- _What needs to be done_
Collect every line of the items below that contains the string "upper", matching case exactly.

- _Information given_
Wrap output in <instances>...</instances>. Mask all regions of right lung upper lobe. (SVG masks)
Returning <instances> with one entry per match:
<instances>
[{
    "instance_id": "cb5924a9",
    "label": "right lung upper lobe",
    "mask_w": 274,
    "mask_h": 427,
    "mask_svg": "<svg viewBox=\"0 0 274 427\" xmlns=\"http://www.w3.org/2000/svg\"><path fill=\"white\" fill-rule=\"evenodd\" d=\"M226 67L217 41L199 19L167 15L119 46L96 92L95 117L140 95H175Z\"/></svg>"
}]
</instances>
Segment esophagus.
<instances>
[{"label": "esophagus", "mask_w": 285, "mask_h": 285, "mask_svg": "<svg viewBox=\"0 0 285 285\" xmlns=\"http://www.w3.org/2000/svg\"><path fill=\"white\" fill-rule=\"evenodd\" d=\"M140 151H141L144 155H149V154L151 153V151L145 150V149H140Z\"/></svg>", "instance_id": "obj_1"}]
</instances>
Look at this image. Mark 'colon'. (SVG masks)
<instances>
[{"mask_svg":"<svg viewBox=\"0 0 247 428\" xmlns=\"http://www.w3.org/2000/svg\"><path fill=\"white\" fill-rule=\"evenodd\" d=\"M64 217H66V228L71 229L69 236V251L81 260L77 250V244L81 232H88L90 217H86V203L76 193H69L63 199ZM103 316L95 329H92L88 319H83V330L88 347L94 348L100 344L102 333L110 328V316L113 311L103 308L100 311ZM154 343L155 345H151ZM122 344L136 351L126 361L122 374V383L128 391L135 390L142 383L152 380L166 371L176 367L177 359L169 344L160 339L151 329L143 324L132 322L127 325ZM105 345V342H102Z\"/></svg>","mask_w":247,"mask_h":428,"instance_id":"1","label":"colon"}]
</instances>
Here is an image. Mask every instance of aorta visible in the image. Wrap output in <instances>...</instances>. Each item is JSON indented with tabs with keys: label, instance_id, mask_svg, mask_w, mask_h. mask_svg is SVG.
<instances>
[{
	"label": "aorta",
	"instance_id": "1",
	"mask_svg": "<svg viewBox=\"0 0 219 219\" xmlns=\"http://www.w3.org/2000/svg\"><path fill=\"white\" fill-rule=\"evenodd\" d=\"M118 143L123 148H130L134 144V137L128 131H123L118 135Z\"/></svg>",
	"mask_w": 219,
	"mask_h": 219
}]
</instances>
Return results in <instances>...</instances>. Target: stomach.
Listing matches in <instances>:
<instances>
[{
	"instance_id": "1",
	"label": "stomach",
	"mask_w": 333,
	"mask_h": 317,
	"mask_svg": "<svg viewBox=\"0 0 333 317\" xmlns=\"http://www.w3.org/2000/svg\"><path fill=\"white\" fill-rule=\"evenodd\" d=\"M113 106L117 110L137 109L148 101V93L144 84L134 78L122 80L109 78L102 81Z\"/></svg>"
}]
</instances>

- _Output for this task_
Wrap output in <instances>...</instances>. Mask all regions of right lung upper lobe. (SVG masks)
    "label": "right lung upper lobe",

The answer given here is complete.